Demokrasi mundur.
Oleh Dr.Aermadepa Akmal, SH, MH
Puncak helat Pilpres dan Pileg 2024 tinggal menunggu hitungan jam.
Semua kontestan sudah pada dagdigdug, menanti hasil perjuangannya yang sudah dimulai sejak mendaftarkan diri ikut serta sebagai peserta Pemilu.
Berbagai strategi sudah dimainkan, berbagai jurus sudah dikeluarkan, mulai dari yang “ halal ” sampai yang terlarang. Perbuatan larangan dalam helat Pemilu kali ini seakan sudah bukan hal tabu dan pantangan, malah justru seakan dipertontonkan dengan gegap gempita.
Tentu kita tidak bisa tutup mata, Pemilu 2024 disorot oleh banyak pihak sarat akan pelanggaran. Dari hulu sampai ke hilir. Mulai dari rekruitmen penyelenggara Pemilu yg kasat mata sudah melangkahi norma dan azas penyelenggara.
Untuk menjadi Penyelanggara Pemilu tidak cukup lagi hanya dengan modal kemampuan dan keahlian serta integritas diri semata. Menjadi penyelenggara harus punya dukungan yang dipertontonkan dengan terang berderang.
Bila dalam rekruitmen sebelumnya dukung mendukung ini cukup sebatas ormas saja, namun masih memungkinkan orang-orang tanpa dukungan pun lolos dan bisa berperan menjadi penyelenggara. Namun untuk kali ini tidak bisa, “ melangit ” pun kepandaian anda, tidak akan melenggang sampai ke gelanggang bila anda tidak punya kereta yang sayangnya saat ini sudah berbentuk peserta ( baca Partai Politik) dan uang sebagai pendukung nyata.
Hal ini berlanjut pada saat Penetapan Peserta Pemilu yang penuh drama, mulai penetapan Parpol sampai penetapan Paslon Presiden, demi bisa meloloskan salah satu pasangan calon sampai-sampai harus mempergunakan kekuasaan Mahkamah Konstitusi untuk menabrak sendiri konstitusi. Tak segan-segan para penguasa mempertunjukkan kearoganannya. Semua biasa diatur untuk mencapai tujuannya.
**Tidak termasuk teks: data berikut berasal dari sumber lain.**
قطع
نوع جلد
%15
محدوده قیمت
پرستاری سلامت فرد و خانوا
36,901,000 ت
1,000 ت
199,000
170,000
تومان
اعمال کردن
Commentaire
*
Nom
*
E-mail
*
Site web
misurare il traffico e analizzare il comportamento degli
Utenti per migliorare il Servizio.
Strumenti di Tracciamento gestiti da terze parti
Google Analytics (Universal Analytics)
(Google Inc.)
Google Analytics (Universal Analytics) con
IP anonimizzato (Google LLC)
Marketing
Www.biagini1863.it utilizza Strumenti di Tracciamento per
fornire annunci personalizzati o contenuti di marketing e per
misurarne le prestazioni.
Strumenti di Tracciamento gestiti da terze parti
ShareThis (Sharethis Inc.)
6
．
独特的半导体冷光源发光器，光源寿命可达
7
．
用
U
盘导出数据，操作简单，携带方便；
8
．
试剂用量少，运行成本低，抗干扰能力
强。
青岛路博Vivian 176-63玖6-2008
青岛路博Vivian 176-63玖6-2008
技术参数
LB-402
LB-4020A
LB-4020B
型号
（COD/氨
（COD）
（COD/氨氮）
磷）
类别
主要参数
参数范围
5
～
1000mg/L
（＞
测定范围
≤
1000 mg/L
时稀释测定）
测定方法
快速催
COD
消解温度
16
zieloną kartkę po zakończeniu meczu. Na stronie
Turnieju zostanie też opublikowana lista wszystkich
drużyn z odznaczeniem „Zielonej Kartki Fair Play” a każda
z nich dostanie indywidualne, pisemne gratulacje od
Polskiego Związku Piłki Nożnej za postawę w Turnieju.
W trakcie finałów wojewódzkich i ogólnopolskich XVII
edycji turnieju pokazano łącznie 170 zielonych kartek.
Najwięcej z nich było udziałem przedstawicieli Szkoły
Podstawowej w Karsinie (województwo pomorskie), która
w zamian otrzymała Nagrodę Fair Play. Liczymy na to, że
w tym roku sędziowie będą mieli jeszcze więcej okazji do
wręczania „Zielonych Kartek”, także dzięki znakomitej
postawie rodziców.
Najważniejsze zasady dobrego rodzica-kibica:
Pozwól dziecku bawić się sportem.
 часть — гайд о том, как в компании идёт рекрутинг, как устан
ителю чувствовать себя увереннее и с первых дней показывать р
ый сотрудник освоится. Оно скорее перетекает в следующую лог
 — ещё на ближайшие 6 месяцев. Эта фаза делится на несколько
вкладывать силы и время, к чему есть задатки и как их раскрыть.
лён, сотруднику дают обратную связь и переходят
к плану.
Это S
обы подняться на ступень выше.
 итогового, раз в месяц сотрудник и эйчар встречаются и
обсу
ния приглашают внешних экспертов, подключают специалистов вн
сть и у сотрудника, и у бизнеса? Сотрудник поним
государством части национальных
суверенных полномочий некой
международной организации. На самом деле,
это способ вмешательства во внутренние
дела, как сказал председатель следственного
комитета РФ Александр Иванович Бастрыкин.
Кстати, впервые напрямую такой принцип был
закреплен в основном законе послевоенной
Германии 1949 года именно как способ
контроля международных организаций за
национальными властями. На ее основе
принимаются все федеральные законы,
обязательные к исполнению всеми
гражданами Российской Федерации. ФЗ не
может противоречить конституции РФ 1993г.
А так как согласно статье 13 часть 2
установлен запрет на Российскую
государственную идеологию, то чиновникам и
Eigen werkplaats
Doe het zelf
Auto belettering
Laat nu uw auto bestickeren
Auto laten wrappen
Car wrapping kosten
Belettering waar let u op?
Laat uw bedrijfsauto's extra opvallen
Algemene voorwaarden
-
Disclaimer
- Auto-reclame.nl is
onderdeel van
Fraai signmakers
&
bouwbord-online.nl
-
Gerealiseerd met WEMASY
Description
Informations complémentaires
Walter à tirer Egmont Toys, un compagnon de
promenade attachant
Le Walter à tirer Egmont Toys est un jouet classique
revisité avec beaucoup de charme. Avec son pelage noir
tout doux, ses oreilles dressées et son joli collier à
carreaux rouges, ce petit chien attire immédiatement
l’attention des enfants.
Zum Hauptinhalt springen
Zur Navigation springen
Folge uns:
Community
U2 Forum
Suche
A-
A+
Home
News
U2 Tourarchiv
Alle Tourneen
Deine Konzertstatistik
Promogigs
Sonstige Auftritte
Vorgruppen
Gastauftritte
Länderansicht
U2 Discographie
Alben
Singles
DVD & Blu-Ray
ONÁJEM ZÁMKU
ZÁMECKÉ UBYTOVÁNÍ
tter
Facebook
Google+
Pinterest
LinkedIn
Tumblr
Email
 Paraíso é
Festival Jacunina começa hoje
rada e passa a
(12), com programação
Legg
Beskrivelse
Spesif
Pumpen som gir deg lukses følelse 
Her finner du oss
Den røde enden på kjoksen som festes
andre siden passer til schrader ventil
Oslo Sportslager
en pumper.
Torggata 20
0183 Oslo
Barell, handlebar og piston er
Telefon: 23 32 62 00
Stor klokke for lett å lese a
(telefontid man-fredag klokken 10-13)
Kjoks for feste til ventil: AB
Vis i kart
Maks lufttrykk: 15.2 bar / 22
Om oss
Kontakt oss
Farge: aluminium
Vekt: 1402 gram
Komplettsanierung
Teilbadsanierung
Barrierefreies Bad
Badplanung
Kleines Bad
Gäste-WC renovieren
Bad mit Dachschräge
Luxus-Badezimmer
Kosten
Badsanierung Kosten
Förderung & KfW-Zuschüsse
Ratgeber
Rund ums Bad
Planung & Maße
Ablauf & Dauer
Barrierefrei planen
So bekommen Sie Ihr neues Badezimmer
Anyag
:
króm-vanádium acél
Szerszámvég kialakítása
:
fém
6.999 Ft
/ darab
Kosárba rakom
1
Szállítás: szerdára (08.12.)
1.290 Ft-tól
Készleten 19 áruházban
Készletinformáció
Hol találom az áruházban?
Tak ada halangan yang bisa menjadi aral untuk menggapai niat mereka. Melanggar aturan seakan hal biasa. Terus dimana posisi sang “ pengawal ” tegaknya aturan?? Mereka hanya antara ada dan tiada, tak bisa bergerak merdeka menjalankan tugas dan amanah yang diembannya, dan ini mungkin karena keberadaannya juga tidak terlepas dari peran dan bantuan pihak-pihak yang saat ini menjadi penguasa, yang tentu saja ada timbal baliknya, hingga sesungguhnya mereka sudah diamputasi sejak dilahirkan karena memang sudah cacat sejak embrio.
Berlanjut saat pelaksanaan kampanye, pelangaran bukan semakin berkurang namun justru kebalikannya. Kecurangan dipertontonkan dengan tiada takut dan sungkan. Malah mirisnya justru “dipercontohkan” oleh pihak-pihak yang seharusnya menjadi panutan anak bangsa. Kalau kita urai satu persatu semua kejanggalan dan pelanggaran tersebut, tak akan usai tulisan ini dalam sebuah opini singkat ini.
Bila esok setelah pemungutan suara, tahap penghitungan, rekapitulasi dan penetapan hasil Pemilu juga ditingkahi dengan “actor-aktor “ yang mempertontonkan keberpihakan dan ketidakadilan, maka genap sudah, Pemilu kali ini jauh dari amanat konstitusi, jauh panggang dari api, miris. Mungkin bisa dibilang Demokrasi Mundur.